Falset is the latitude for a brasswind player's pitch-control of a harmonic by adjusting lip or air pressure. While only just sufficient in middle and high registers to allow for intonation adjustment, this latitude becomes very wide in the low register in the flattening direction. Without this ability for adjustment, the conventional system of three valves would be problematic owing to the sharpness of certain valve combinations. Previously also falset referred to falsetto.

At B2 the pitch can sometimes be dropped by a fourth or more by means of what is often termed loose-lipping, a slackening of the embouchure which produces factitious pitches not included in the harmonic series. This term dates at least from 1620, when Michael Praetorius wrote about falset tones in articles concerning the cornett and sackbut in his Syntagma Musicum. The technique has been utilized in horn playing from at least the eighteenth century. Works from the Classical period include notes that descend to low G (written in bass clef as G1 in old notation).

Mathematicians and music theorists from Mersenne onward have suggested explanations for these sounds.

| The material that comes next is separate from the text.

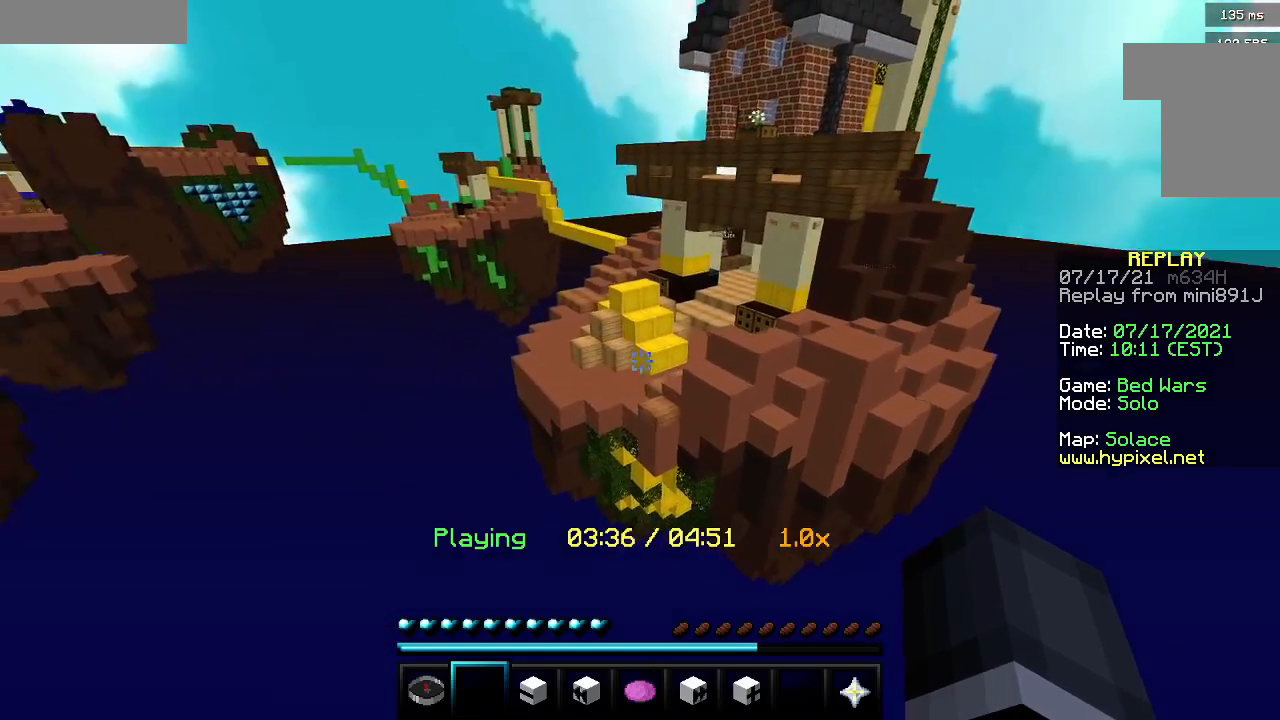
{"keys": ["a", "w"], "mouse": [], "events": []}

Recent efforts include a considerably revised view of the structure and genesis of the harmonic series.

On the tenor trombones without F attachments, there is a gap between B♭1 (the fundamental in first position) and E2 (the first overtone / second partial in seventh position). Skilled players can produce falset notes between these, but the sound is relatively weak and not usually used in performance.

All notes emitted from the bazooka are produced purely in falset. Pitches are produced specifically by the player's lips as they vibrate and resonate in conjunction with the mouthpiece but not with the full tube length of the horn as is the case in the trombone.